Besides, restraining on cement and steel export, Minister has also announced to encourage the exports of those essential goods that were badly affected from the dollar depreciation and were earlier the major source of income in terms of foreign currency. The Commerce Minister has set a new target of USD 200-billion for 2008-09 as against this year’s USD 160-billion. However, later it was revised to USD155-billion due to sliding in the exports of textiles and micro-industries’ goods.
Unveiling the new Foreign Trade Policy-2008 in Capital, Kamal Nath said on the scaled new target, “Ambitious it may be, but achieving it is not impossible. It means we will have to ensure an average annual growth rate of 25 per cent consistently for the next 12 years.”
While on the inflation issue, he stated, “To curb inflation in essential commodities, the government has banned the export of non-basmati rice, edible oils and pulses. Benefits of the DEPB (Duty Entitlement Passbook) scheme have been withdrawn on the export of rice, cement and primary steel items.”
“We are also withdrawing the incentives under promotion schemes on the export of cement and primary steel items.” he added.
Speaking on the new Foreign Trade Policy- 2008, Minister said that exports would boost the manufacturing and it further the growth, so exports could not be curb for controlling the inflation.
‘This year government has set an ambition export target of $200-billion and for achieving this target, it has also provided several measures including entering new market and extending duration of a slew of sops’, as Nath told in the releasing function.
To achieve the self-made target of 5% share of world trade by 2020 from current 1.5%, government has announced to extend interest subsidies for many products and income tax refund under 10B of Income Tax Act till March 2009.
Besides it, government has decided to introduce new incentives on export of vegetables, sports goods, toys and computer hardware. From this, year, India will enter into 10 new export markets in its export list covering Albania, Bosnia, Colombia, Croatia, Djibouti, Ghana, Honduras, Mongolia, Macedonia and Sudan. However, IT sector is not included in the export goods list.

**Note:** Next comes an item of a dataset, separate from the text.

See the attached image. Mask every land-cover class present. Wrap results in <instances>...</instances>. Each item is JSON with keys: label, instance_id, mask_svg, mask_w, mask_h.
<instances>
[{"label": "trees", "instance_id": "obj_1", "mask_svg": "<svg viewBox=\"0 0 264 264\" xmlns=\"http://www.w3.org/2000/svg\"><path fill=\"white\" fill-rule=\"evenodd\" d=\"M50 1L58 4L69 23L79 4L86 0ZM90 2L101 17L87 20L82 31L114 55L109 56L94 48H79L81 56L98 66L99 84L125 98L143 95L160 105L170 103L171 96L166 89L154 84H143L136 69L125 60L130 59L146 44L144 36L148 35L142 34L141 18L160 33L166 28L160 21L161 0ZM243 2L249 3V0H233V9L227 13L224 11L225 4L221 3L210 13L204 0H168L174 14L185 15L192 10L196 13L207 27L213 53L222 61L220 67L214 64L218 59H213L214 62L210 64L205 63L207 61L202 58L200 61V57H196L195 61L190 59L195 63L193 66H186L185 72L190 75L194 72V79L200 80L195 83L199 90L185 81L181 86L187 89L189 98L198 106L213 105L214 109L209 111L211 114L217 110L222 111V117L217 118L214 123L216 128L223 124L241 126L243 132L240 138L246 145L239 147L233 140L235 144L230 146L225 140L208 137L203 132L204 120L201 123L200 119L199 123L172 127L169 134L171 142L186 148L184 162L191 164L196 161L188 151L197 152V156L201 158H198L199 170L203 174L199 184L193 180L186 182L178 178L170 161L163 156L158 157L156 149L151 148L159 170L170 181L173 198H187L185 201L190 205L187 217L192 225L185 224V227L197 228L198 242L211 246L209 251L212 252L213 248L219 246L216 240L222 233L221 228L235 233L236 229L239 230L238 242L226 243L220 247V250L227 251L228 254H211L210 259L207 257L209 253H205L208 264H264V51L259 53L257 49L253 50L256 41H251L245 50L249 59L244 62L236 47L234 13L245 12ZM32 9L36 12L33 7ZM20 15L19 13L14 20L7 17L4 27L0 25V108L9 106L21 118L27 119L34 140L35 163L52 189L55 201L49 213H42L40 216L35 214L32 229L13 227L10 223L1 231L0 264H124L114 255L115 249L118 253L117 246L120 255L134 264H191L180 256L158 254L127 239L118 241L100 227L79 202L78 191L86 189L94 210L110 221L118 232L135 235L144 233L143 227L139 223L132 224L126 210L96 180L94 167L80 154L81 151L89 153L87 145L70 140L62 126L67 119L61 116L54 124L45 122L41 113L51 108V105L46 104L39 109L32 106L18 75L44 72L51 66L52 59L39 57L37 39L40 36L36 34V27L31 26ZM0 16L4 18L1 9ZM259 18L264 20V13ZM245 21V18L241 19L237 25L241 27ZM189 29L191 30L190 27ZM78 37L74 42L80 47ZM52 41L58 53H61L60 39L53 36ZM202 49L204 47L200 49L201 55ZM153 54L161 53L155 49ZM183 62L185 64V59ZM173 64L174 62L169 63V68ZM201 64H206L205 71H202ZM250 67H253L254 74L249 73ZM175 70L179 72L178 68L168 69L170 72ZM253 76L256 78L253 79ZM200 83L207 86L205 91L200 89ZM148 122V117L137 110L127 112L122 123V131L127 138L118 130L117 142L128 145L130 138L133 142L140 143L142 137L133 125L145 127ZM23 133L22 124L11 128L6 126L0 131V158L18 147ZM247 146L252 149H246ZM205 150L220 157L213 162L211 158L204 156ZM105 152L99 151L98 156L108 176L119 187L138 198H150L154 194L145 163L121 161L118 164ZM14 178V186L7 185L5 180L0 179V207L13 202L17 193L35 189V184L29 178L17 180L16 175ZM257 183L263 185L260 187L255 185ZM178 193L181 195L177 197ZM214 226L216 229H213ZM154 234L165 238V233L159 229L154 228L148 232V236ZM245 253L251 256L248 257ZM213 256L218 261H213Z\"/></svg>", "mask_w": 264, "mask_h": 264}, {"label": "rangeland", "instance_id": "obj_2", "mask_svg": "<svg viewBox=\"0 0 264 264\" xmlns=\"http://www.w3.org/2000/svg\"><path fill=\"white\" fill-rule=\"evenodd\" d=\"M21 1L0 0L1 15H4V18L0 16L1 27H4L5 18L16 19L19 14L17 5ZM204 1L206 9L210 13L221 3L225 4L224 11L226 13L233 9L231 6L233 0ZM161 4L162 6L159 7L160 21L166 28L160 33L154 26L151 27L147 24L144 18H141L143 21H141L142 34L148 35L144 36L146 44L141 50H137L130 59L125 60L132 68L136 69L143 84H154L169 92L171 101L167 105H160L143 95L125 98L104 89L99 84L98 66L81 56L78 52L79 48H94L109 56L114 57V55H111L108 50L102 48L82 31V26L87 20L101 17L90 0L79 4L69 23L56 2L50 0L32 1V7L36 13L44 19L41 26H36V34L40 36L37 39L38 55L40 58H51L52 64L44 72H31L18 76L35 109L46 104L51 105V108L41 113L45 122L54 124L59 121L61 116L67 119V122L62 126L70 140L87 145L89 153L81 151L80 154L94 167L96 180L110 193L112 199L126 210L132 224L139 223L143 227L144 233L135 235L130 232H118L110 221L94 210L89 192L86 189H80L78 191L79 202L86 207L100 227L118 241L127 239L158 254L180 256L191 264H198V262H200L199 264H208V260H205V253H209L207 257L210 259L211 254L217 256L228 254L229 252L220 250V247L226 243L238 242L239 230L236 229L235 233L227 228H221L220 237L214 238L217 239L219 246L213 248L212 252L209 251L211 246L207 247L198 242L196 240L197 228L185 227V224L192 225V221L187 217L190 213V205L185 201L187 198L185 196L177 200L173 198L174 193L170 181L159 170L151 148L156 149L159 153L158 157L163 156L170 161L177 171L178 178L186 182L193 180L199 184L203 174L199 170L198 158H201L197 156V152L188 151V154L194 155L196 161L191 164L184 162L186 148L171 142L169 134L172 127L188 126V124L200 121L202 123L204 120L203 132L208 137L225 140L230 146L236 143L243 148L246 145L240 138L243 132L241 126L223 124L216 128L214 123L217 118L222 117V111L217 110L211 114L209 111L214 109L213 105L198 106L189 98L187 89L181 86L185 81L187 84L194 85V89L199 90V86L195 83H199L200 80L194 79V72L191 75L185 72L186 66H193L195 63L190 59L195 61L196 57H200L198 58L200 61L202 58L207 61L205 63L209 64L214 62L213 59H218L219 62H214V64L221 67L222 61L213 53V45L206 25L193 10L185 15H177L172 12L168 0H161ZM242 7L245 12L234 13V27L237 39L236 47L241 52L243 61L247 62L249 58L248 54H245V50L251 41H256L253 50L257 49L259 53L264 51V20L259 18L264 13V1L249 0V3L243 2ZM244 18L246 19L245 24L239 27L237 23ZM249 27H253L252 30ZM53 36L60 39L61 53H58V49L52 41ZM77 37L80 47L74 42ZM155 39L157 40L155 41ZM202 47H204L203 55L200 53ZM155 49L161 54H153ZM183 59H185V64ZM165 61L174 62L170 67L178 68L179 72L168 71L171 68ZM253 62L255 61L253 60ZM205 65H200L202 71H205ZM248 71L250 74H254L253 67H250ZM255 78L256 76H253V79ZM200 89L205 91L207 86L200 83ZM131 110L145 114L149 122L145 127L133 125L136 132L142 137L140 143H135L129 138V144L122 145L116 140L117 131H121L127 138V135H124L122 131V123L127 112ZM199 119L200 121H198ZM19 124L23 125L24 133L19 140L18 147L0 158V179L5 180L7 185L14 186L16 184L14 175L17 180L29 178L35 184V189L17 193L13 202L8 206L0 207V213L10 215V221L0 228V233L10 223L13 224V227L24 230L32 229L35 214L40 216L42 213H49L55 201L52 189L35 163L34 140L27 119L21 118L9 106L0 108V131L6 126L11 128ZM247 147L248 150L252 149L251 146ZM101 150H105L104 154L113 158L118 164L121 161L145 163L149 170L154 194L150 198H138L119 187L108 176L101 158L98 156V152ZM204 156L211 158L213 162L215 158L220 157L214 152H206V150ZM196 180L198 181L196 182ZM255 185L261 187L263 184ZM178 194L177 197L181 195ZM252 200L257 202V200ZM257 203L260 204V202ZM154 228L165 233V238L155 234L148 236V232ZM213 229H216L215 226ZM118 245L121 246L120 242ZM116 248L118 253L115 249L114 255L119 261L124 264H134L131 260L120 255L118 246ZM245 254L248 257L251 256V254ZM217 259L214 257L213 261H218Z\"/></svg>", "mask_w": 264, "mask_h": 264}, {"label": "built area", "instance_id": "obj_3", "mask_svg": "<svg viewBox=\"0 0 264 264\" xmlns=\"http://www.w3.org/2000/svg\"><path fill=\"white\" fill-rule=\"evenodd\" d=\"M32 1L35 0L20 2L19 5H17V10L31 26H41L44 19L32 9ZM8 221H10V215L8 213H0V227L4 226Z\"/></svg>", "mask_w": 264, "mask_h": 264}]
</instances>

The exports in manufacturing goods have been affected most in the last fiscal, to waived off it, government has cut the duty on the import of machinery under the Export Promotion Capital Goods scheme to three per cent from five per cent. Moreover, government has also deducted the average export obligation under the scheme for segments that saw a decline in exports in the previous years.
Meanwhile, the obligations of premier trading houses would be calculated on the basis of an average of last five years’ exports instead of three.
Commerce Ministry has also predicted to hike the new jobs with the rising export sectors especially in the high-job generating export sectors. As per ministry estimates, every $1 billion of incremental exports would create 2.26 lakh new jobs. If exports go up by $45 billion as per ministry estimation, it can cross 10-millions of new jobs.